#### 任务说明:
输出下文讲王阳明的那篇文章中从“身处龙场的王阳明虽生活清苦,好在他心胸开”起、到“傲大府,何所得罪而遽请谢乎?”止(含这几个字)的一段,一字不改。

#### 原始文档:
◇ ◇ ◇ ◇ ◇
王守仁.七

作者: 江上读秋水 | 来源:发表于2020-01-31 19:29 被阅读0次

    第七章:阳明巧解纷争,刘瑾立志变法。

    身处龙场的王阳明虽生活清苦,好在他心胸开阔,不介于心,慢慢的也就赢得了当地人的信任与拥戴。甚至有些当地人就在王阳明住的地方周边建房居住。

    平日里,王阳明也算得上自力更生了,请教当地人如何种庄稼,如何种菜,跟着他们上山砍柴,下水捞鱼。闲的时候,游历一下当地风景。

    当时的四大土司分别为播州(今遵义)杨氏,水西(今大方)安氏,水东(今贵阳)宋氏,思州(田氏)。由于山高皇帝远,这四大家族在当地都是煊赫一方的实权派。

    思州太守看看这中央下派的王阳明过了这么一段时日也不来拜拜码头,便心生气恼。一日,派了几人来到龙场,趾高气扬,颐指气使,对王阳明百般侮辱,阳明不屈,当地人二话不说就把太守派的几人打了,赶出了龙场。太守大怒,向上级告发王阳明目无上级,主使人行凶,王阳明的好友毛科一听,便写信让王阳明向太守登门道歉,息事宁人。阳明不从,写了封回信,回信写的有理有利有节,先感谢毛科的指点,再说争斗并非我意,然后说自己依忠信礼义而行。总结一下就是六个字:不惹事,不怕事!原文如下:

    《答毛宪副书》

    昨承遣人,喻以祸福利害,且令勉赴大府请谢;此非道谊深情,决不至此。感激之至,言无所容。但差人至龙场凌侮,此自差人挟势擅威,非大府使之也。龙场诸夷与之争斗,此自诸夷愤愠不平,亦非某使之也。然则大府固未尝辱某,某亦未尝傲大府,何所得罪而遽请谢乎?
◇ ◇ ◇ ◇ ◇
#### 所给条目:

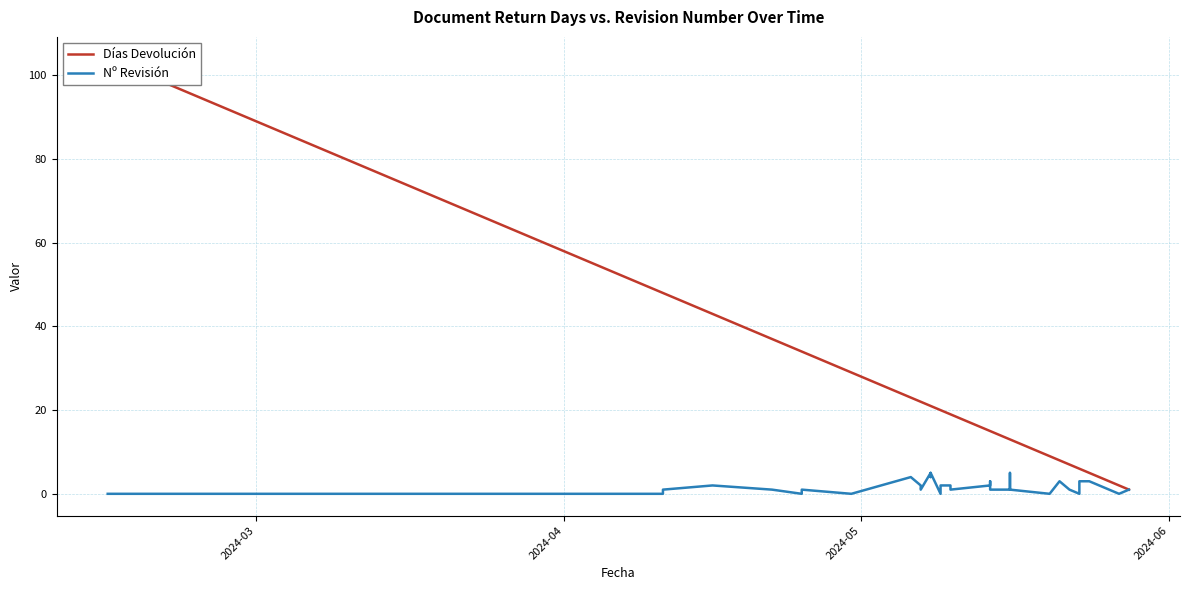

The value of Días Devolución at 10 is 6. True or false?

False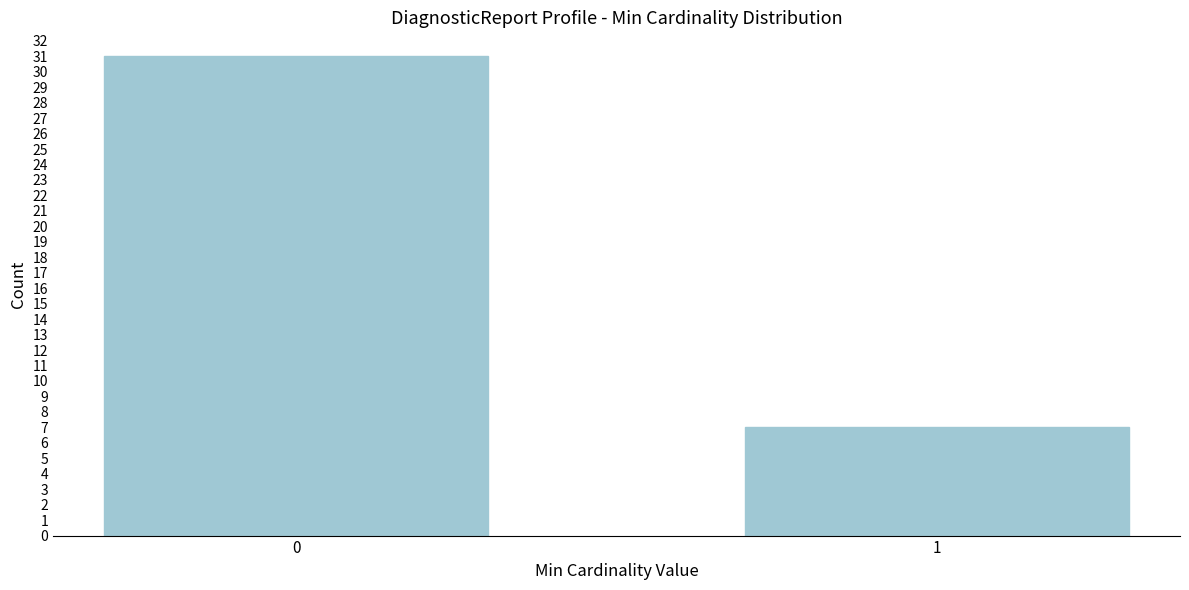

Reading left to right, what are all the values shown in this chart?

31	7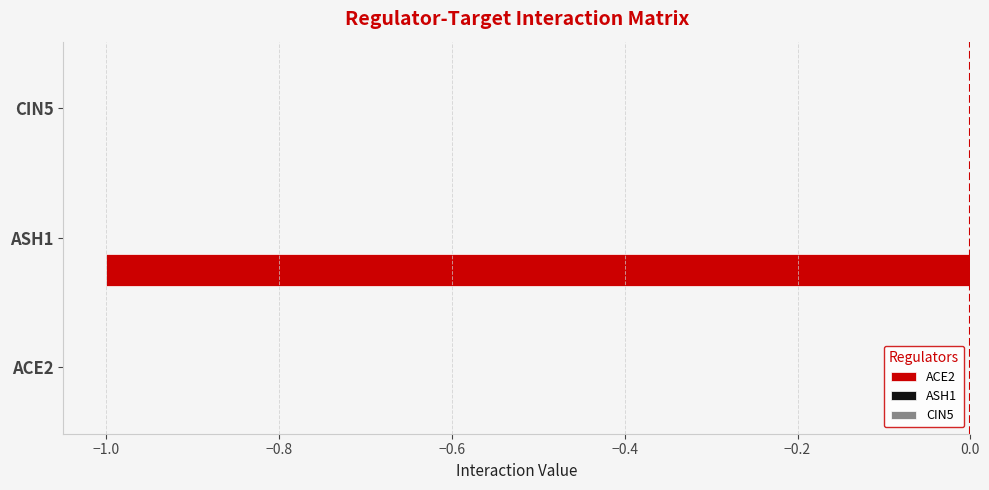

The chart shows a value of -1 at ASH1. True or false?

True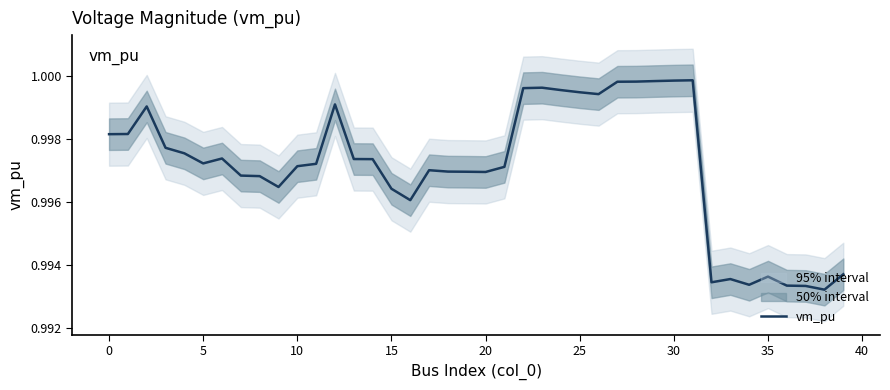

Read the value at 29.

1.0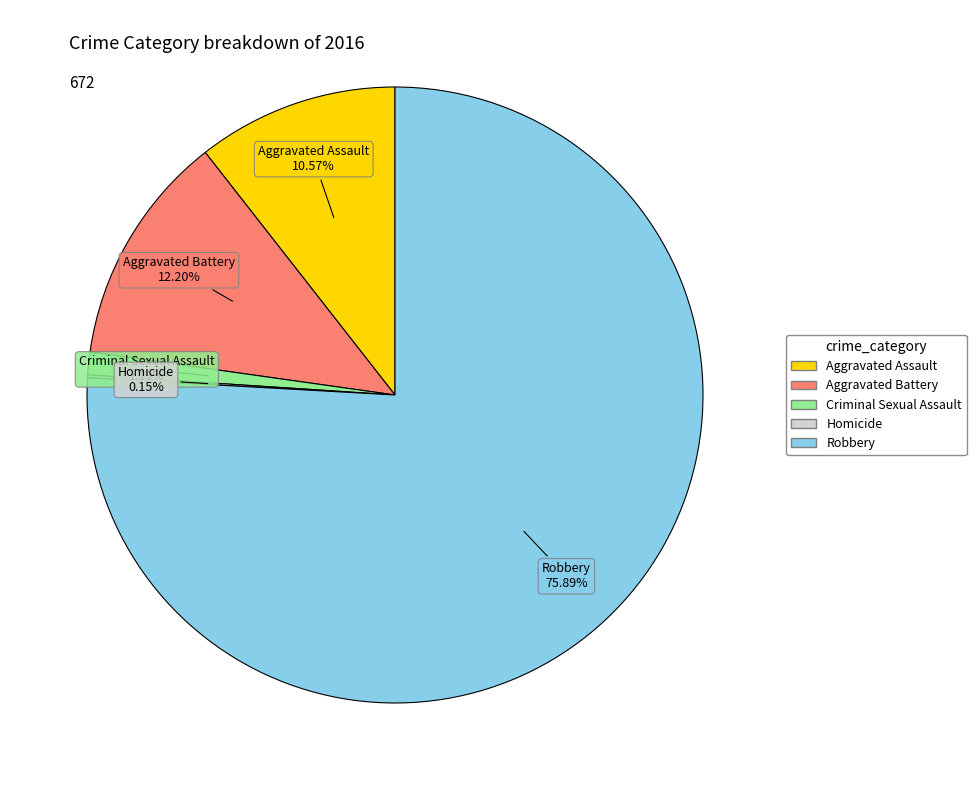

Is there a majority slice in this chart?

Yes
◇ ◇ ◇ ◇ ◇
#### 本题结果:
身处龙场的王阳明虽生活清苦,好在他心胸开阔,不介于心,慢慢的也就赢得了当地人的信任与拥戴。甚至有些当地人就在王阳明住的地方周边建房居住。

    平日里,王阳明也算得上自力更生了,请教当地人如何种庄稼,如何种菜,跟着他们上山砍柴,下水捞鱼。闲的时候,游历一下当地风景。

    当时的四大土司分别为播州(今遵义)杨氏,水西(今大方)安氏,水东(今贵阳)宋氏,思州(田氏)。由于山高皇帝远,这四大家族在当地都是煊赫一方的实权派。

    思州太守看看这中央下派的王阳明过了这么一段时日也不来拜拜码头,便心生气恼。一日,派了几人来到龙场,趾高气扬,颐指气使,对王阳明百般侮辱,阳明不屈,当地人二话不说就把太守派的几人打了,赶出了龙场。太守大怒,向上级告发王阳明目无上级,主使人行凶,王阳明的好友毛科一听,便写信让王阳明向太守登门道歉,息事宁人。阳明不从,写了封回信,回信写的有理有利有节,先感谢毛科的指点,再说争斗并非我意,然后说自己依忠信礼义而行。总结一下就是六个字:不惹事,不怕事!原文如下:

    《答毛宪副书》

    昨承遣人,喻以祸福利害,且令勉赴大府请谢;此非道谊深情,决不至此。感激之至,言无所容。但差人至龙场凌侮,此自差人挟势擅威,非大府使之也。龙场诸夷与之争斗,此自诸夷愤愠不平,亦非某使之也。然则大府固未尝辱某,某亦未尝傲大府,何所得罪而遽请谢乎?